Di dalam LHP BPK RI tahun 2006 itu jelas dikatakan bahwa ESA (Energy Service Agreement) antara CPI dgn PT MCTN pada 1 Oktober 1998 terkait pembangkit NDC Cogen 300 MW adalah cacat hukum.
Meskipun sebelum, sudah ada persetujuan dari Pertamina BPPKA pada 27 Maret 1997 kepada PT CPI, tetapi dalam pelaksanaan melanggar peraturan yang ada.
Sayangnya, temuan LHP BPK RI tahun 2006 itu tidak ditindak lanjuti oleh kepala BP Migas dan semua penegak hukum saat itu hingga saat BP Migas berubah menjadi SKK Migas setelah putusan Makamah Konstitusi pada13 November 2012, dan juga tidak ditindak lanjuti oleh SKK Migas.
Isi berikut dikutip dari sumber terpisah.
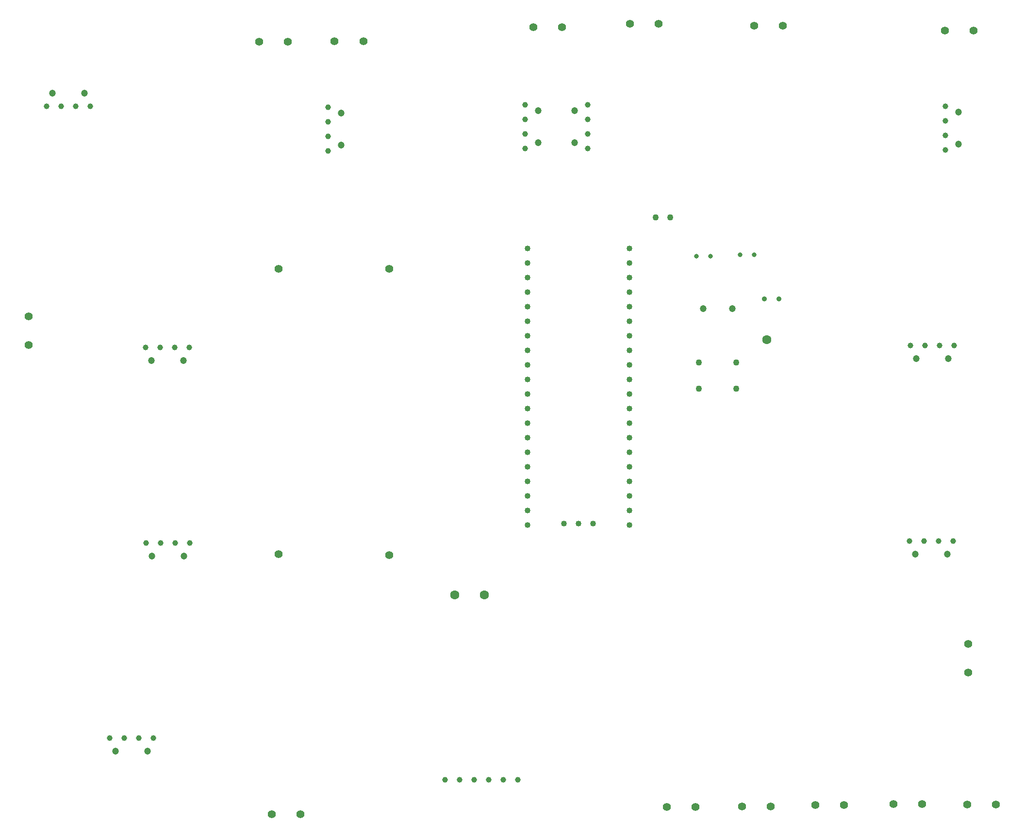
<source format=gbr>
%TF.GenerationSoftware,KiCad,Pcbnew,7.0.11+dfsg-1build4*%
%TF.CreationDate,2025-03-03T16:30:46+05:30*%
%TF.ProjectId,incubator,696e6375-6261-4746-9f72-2e6b69636164,rev?*%
%TF.SameCoordinates,Original*%
%TF.FileFunction,Plated,1,2,PTH,Drill*%
%TF.FilePolarity,Positive*%
%FSLAX46Y46*%
G04 Gerber Fmt 4.6, Leading zero omitted, Abs format (unit mm)*
G04 Created by KiCad (PCBNEW 7.0.11+dfsg-1build4) date 2025-03-03 16:30:46*
%MOMM*%
%LPD*%
G01*
G04 APERTURE LIST*
%TA.AperFunction,ComponentDrill*%
%ADD10C,0.800000*%
%TD*%
%TA.AperFunction,ComponentDrill*%
%ADD11C,0.900000*%
%TD*%
%TA.AperFunction,ComponentDrill*%
%ADD12C,1.000000*%
%TD*%
%TA.AperFunction,ComponentDrill*%
%ADD13C,1.020000*%
%TD*%
%TA.AperFunction,ComponentDrill*%
%ADD14C,1.100000*%
%TD*%
%TA.AperFunction,ComponentDrill*%
%ADD15C,1.200000*%
%TD*%
%TA.AperFunction,ComponentDrill*%
%ADD16C,1.400000*%
%TD*%
%TA.AperFunction,ComponentDrill*%
%ADD17C,1.600000*%
%TD*%
G04 APERTURE END LIST*
D10*
%TO.C,C3*%
X157181000Y-68303000D03*
X159681000Y-68303000D03*
%TO.C,C1*%
X164825888Y-68023000D03*
X167325888Y-68023000D03*
D11*
%TO.C,D1*%
X169061000Y-75753000D03*
X171601000Y-75753000D03*
D12*
%TO.C,U4*%
X43870000Y-42156000D03*
X46410000Y-42156000D03*
X48950000Y-42156000D03*
X51490000Y-42156000D03*
%TO.C,U12*%
X54860000Y-152380000D03*
X57400000Y-152380000D03*
X59940000Y-152380000D03*
%TO.C,U9*%
X61144000Y-84180000D03*
%TO.C,U11*%
X61222000Y-118304000D03*
%TO.C,U12*%
X62480000Y-152380000D03*
%TO.C,U9*%
X63684000Y-84180000D03*
%TO.C,U11*%
X63762000Y-118304000D03*
%TO.C,U9*%
X66224000Y-84180000D03*
%TO.C,U11*%
X66302000Y-118304000D03*
%TO.C,U9*%
X68764000Y-84180000D03*
%TO.C,U11*%
X68842000Y-118304000D03*
%TO.C,U7*%
X92968000Y-42294000D03*
X92968000Y-44834000D03*
X92968000Y-47374000D03*
X92968000Y-49914000D03*
%TO.C,U10*%
X113374000Y-159606000D03*
X115914000Y-159606000D03*
X118454000Y-159606000D03*
X120994000Y-159606000D03*
X123534000Y-159606000D03*
X126074000Y-159606000D03*
%TO.C,U8*%
X127304000Y-41820000D03*
X127304000Y-44360000D03*
X127304000Y-46900000D03*
X127304000Y-49440000D03*
%TO.C,U5*%
X138229000Y-41833500D03*
X138229000Y-44373500D03*
X138229000Y-46913500D03*
X138229000Y-49453500D03*
%TO.C,U13*%
X194364000Y-118010000D03*
%TO.C,U1*%
X194578000Y-83874000D03*
%TO.C,U13*%
X196904000Y-118010000D03*
%TO.C,U1*%
X197118000Y-83874000D03*
%TO.C,U13*%
X199444000Y-118010000D03*
%TO.C,U1*%
X199658000Y-83874000D03*
%TO.C,U6*%
X200618000Y-42124000D03*
X200618000Y-44664000D03*
X200618000Y-47204000D03*
X200618000Y-49744000D03*
%TO.C,U13*%
X201984000Y-118010000D03*
%TO.C,U1*%
X202198000Y-83874000D03*
D13*
%TO.C,U3*%
X127750000Y-66880000D03*
X127750000Y-69420000D03*
X127750000Y-71960000D03*
X127750000Y-74500000D03*
X127750000Y-77040000D03*
X127750000Y-79580000D03*
X127750000Y-82120000D03*
X127750000Y-84660000D03*
X127750000Y-87200000D03*
X127750000Y-89740000D03*
X127750000Y-92280000D03*
X127750000Y-94820000D03*
X127750000Y-97360000D03*
X127750000Y-99900000D03*
X127750000Y-102440000D03*
X127750000Y-104980000D03*
X127750000Y-107520000D03*
X127750000Y-110060000D03*
X127750000Y-112600000D03*
X127750000Y-115140000D03*
X134100000Y-114910000D03*
X136640000Y-114910000D03*
X139180000Y-114910000D03*
X145530000Y-66880000D03*
X145530000Y-69420000D03*
X145530000Y-71960000D03*
X145530000Y-74500000D03*
X145530000Y-77040000D03*
X145530000Y-79580000D03*
X145530000Y-82120000D03*
X145530000Y-84660000D03*
X145530000Y-87200000D03*
X145530000Y-89740000D03*
X145530000Y-92280000D03*
X145530000Y-94820000D03*
X145530000Y-97360000D03*
X145530000Y-99900000D03*
X145530000Y-102440000D03*
X145530000Y-104980000D03*
X145530000Y-107520000D03*
X145530000Y-110060000D03*
X145530000Y-112600000D03*
X145530000Y-115140000D03*
D14*
%TO.C,D2*%
X150091000Y-61523000D03*
X152631000Y-61523000D03*
%TO.C,SW1*%
X157661000Y-86853000D03*
X157661000Y-91353000D03*
X164161000Y-86853000D03*
X164161000Y-91353000D03*
D15*
%TO.C,U4*%
X44886000Y-39870000D03*
X50474000Y-39870000D03*
%TO.C,U12*%
X55876000Y-154666000D03*
X61464000Y-154666000D03*
%TO.C,U9*%
X62160000Y-86466000D03*
%TO.C,U11*%
X62238000Y-120590000D03*
%TO.C,U9*%
X67748000Y-86466000D03*
%TO.C,U11*%
X67826000Y-120590000D03*
%TO.C,U7*%
X95254000Y-43310000D03*
X95254000Y-48898000D03*
%TO.C,U8*%
X129590000Y-42836000D03*
X129590000Y-48424000D03*
%TO.C,U5*%
X135943000Y-42849500D03*
X135943000Y-48437500D03*
%TO.C,R1*%
X158381000Y-77393000D03*
X163461000Y-77393000D03*
%TO.C,U13*%
X195380000Y-120296000D03*
%TO.C,U1*%
X195594000Y-86160000D03*
%TO.C,U13*%
X200968000Y-120296000D03*
%TO.C,U1*%
X201182000Y-86160000D03*
%TO.C,U6*%
X202904000Y-43140000D03*
X202904000Y-48728000D03*
D16*
%TO.C,J20*%
X40674000Y-78800000D03*
X40674000Y-83800000D03*
%TO.C,J3*%
X80894000Y-30880000D03*
%TO.C,J15*%
X83130000Y-165610000D03*
%TO.C,U2*%
X84303000Y-70516000D03*
X84303000Y-120300000D03*
%TO.C,J3*%
X85894000Y-30880000D03*
%TO.C,J15*%
X88130000Y-165610000D03*
%TO.C,J1*%
X94094000Y-30740000D03*
X99094000Y-30740000D03*
%TO.C,U2*%
X103607000Y-70516000D03*
X103607000Y-120427000D03*
%TO.C,J21*%
X128804000Y-28300000D03*
X133804000Y-28300000D03*
%TO.C,J22*%
X145594000Y-27750000D03*
X150594000Y-27750000D03*
%TO.C,J12*%
X152044000Y-164370000D03*
X157044000Y-164370000D03*
%TO.C,J17*%
X165174000Y-164270000D03*
%TO.C,J5*%
X167254000Y-28030000D03*
%TO.C,J17*%
X170174000Y-164270000D03*
%TO.C,J5*%
X172254000Y-28030000D03*
%TO.C,J14*%
X177974000Y-164070000D03*
X182974000Y-164070000D03*
%TO.C,J13*%
X191564000Y-163870000D03*
X196564000Y-163870000D03*
%TO.C,J2*%
X200574000Y-28890000D03*
%TO.C,J16*%
X204444000Y-163930000D03*
%TO.C,J6*%
X204614000Y-135930000D03*
X204614000Y-140930000D03*
%TO.C,J2*%
X205574000Y-28890000D03*
%TO.C,J16*%
X209444000Y-163930000D03*
D17*
%TO.C,TP1*%
X115074000Y-127360000D03*
%TO.C,TP2*%
X120234000Y-127360000D03*
%TO.C,TP3*%
X169501000Y-82873000D03*
M02*

</source>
Celakanya lagi, menurut Sekretaris SKK Migas Ir Yunus Taslim pada kami ( 25 /04/2021) bahwa temuan BPK itu telah dihapus oleh pejabat BPK pada tahun 2014, dengan alasan pertimbangan demi kepentingan kepastian operasi dan produksi.
Akan tetapi, ketika kami mintakan konfirmasi kepada Ketua BPK RI Agung Firman Sampurna pada 26 April 2021 melalui surat elektronik, apakah informasi dari pejabat SKK Migas itu benar?, jika benar apa landasan hukumnya ?, karena fakta tidak bisa dihapus oleh lembaga apapun di negeri ini, kecuali diproses secara hukum ke pengadilan untuk kepastiannya, Ketua BPK tidak menjawab apapun, meskipun WA kami sudah dibaca dengan tanda tercontreng dua warna biru.
Bukankah temuan BPK tahun 2006 itu sangat mengagumkan dan patut di apresisasi oleh semua pihak yang mencintai Negeri ini, bahwa sejak proses pembuatannya ESA itu sudah melanggar KEPRES nomor 16 tahun 1994 dan Buku Pedoman Tata Kerja BP Migas nomor 077 Tahun 2000 Bab II Butir A1, yakni harus dengan mekanisme tender, bukan dengan penunjukan langsung kepada MCTN yang terafiliasi dengan PT CPI sendiri, sehingga terjadi related party transaction atau praktek transfer pricing.
Krusialnya, sampai akhir pemeriksaan, 2 Maret 2006, Tim BPK belum mendapat hasil analisa atau perhitungan yang mendasari keputusan PT CPI untuk tindak membangun sendiri pembangkitnya, tetapi melalui PT MCTN.